Update: The intrepid Mike Antonucci has more insights on this story, including the involvement of the National Education Association and the fact that the story first was broken by blogger Lee Doren. Credit to where credit is due.
You may have already heard about this, but just in case not — an original investigation from Fox News:
A seemingly grassroots organization that’s mounted an online campaign to counter the tea party movement is actually the front end of an elaborate scheme that funnels funds — including sizable labor union contributions — through the offices of a prominent Democratic party lawyer….
“This movement is a fad,” proclaims TheTeaPartyIsOver.org, which was established by the American Public Policy Center (APPC), a D.C.-based campaign shop that few people have ever heard of.
“This movement is a fad” — will ironies never cease? I wonder if Speaker Nancy Pelosi will condemn APPC and their anti-Tea Party website as “high-end astroturf,” so many months after giving the grassroots Tea Party movement the same (albeit undeserved) treatment. Closer to home, Lefty political hit man Michael Huttner has taken the same “astroturf” page from Pelosi’s book.

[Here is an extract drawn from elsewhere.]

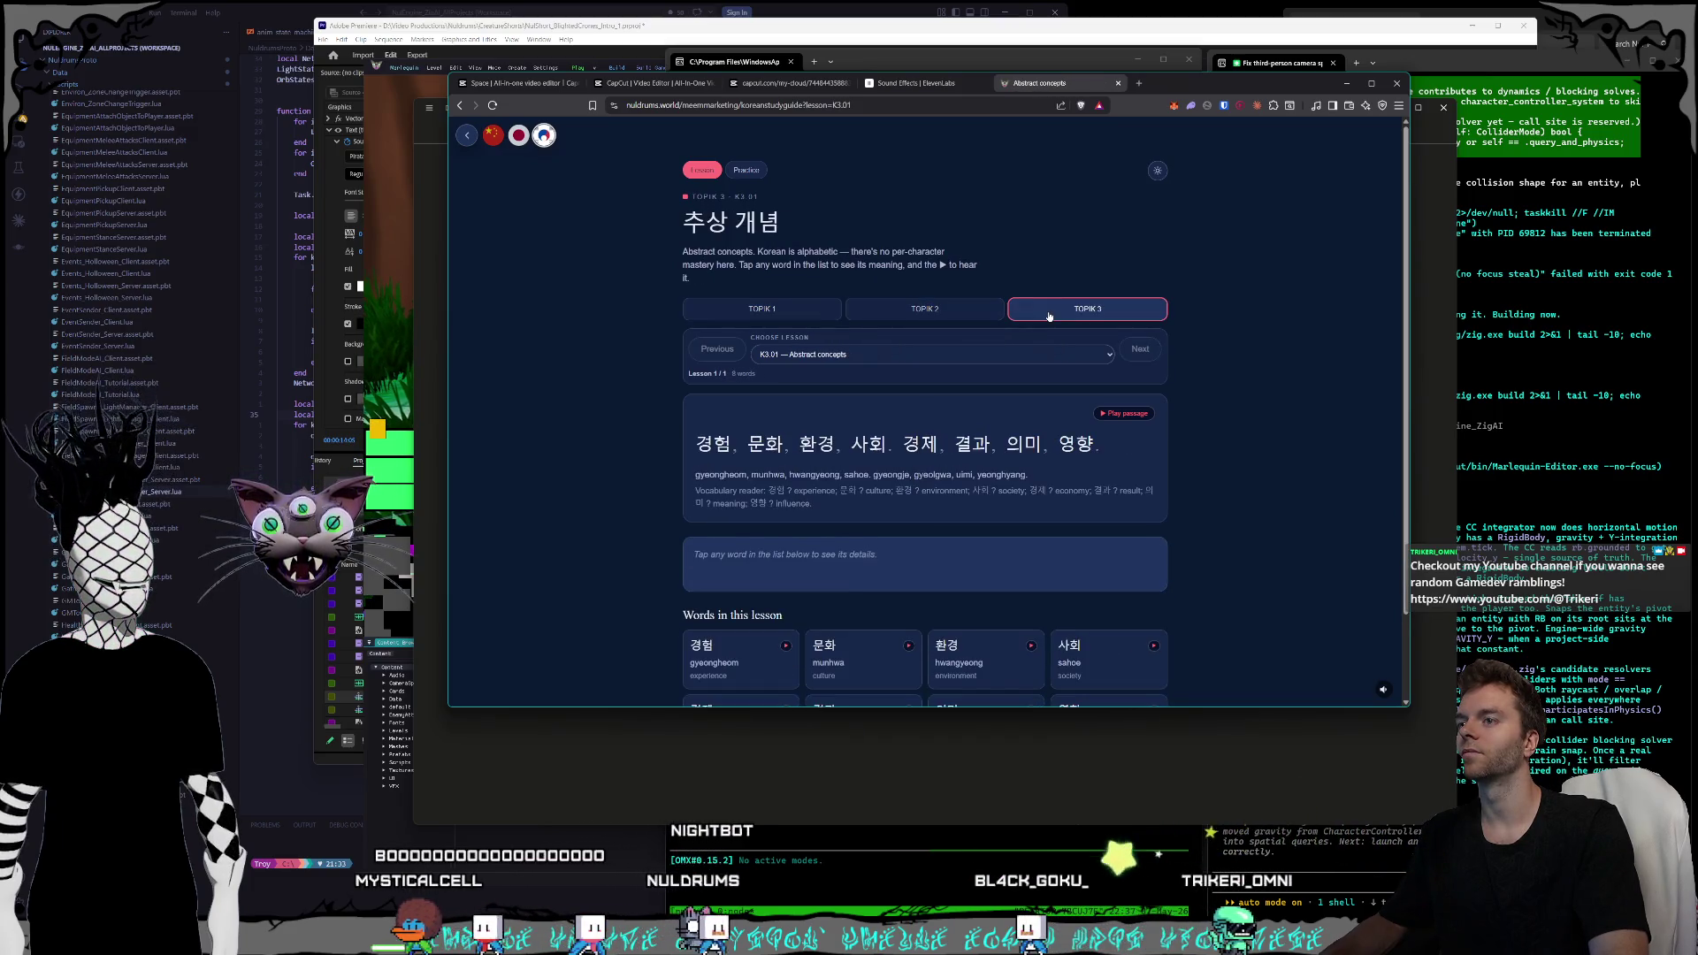
- Review the 추상 개념 lesson, then switch to Korean translation practice
scroll(937, 316, "down", 1)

But now it becomes clear. The attempts to belittle the Tea Party movement as lunatic fringe have been so much window dressing rooted in fear of the grassroots movement’s emerging clout to make a difference for liberty, limited government, fiscal responsibility and Constitutional first principles — which in the short term means removing Democrats from power in Washington, DC, and Denver.
Why else are high-end Democratic operatives raking in large amounts of Big Labor dough to cloak themselves and attack the Tea Party movement as a passing “fad”? Commentary Magazine’s Jennifer Rubin gets it right on APPC’s motivations and how conservatives and Tea Party-types should respond:
It seems that the Tea Party movement, once defamed and derided, now poses a threat to the liberal establishment, so much so that they are collecting millions to undermine it. Conservatives shouldn’t object to political speech — which this is. But there is certainly grounds to object to the chicanery, the lack of transparency, and the pretense that the opponents of the Tea Parties are themselves grassroots activists. They aren’t — this is Big Labor and assorted liberal-interest groups once again doing the bidding of the Democratic party. And if not for Fox, no one would be any the wiser.
The good news is that Colorado’s various Tea Party and affiliated groups are wise to the subterfuge and effectively organized to make a difference in 2010.